# [TO-DO ITEM]
Find how many lines in the listing below include the word "Φιλίας". Give that number only.

•••

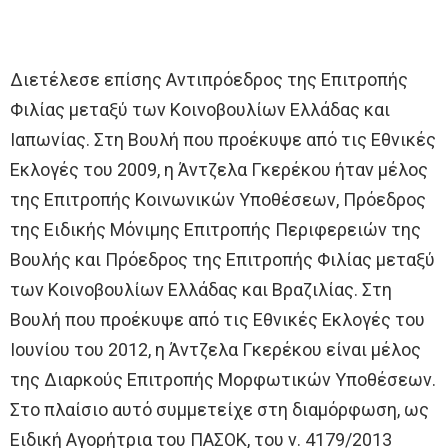
Διετέλεσε επίσης Αντιπρόεδρος της Επιτροπής
Φιλίας μεταξύ των Κοινοβουλίων Ελλάδας και
Ιαπωνίας. Στη Βουλή που προέκυψε από τις Εθνικές
Εκλογές του 2009, η Άντζελα Γκερέκου ήταν μέλος
της Επιτροπής Κοινωνικών Υποθέσεων, Πρόεδρος
της Ειδικής Μόνιμης Επιτροπής Περιφερειών της
Βουλής και Πρόεδρος της Επιτροπής Φιλίας μεταξύ
των Κοινοβουλίων Ελλάδας και Βραζιλίας. Στη
Βουλή που προέκυψε από τις Εθνικές Εκλογές του
Ιουνίου του 2012, η Άντζελα Γκερέκου είναι μέλος
της Διαρκούς Επιτροπής Μορφωτικών Υποθέσεων.
Στο πλαίσιο αυτό συμμετείχε στη διαμόρφωση, ως
Ειδική Αγορήτρια του ΠΑΣΟΚ, του ν. 4179/2013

•••

# [ANSWER FOR THE TASK]
2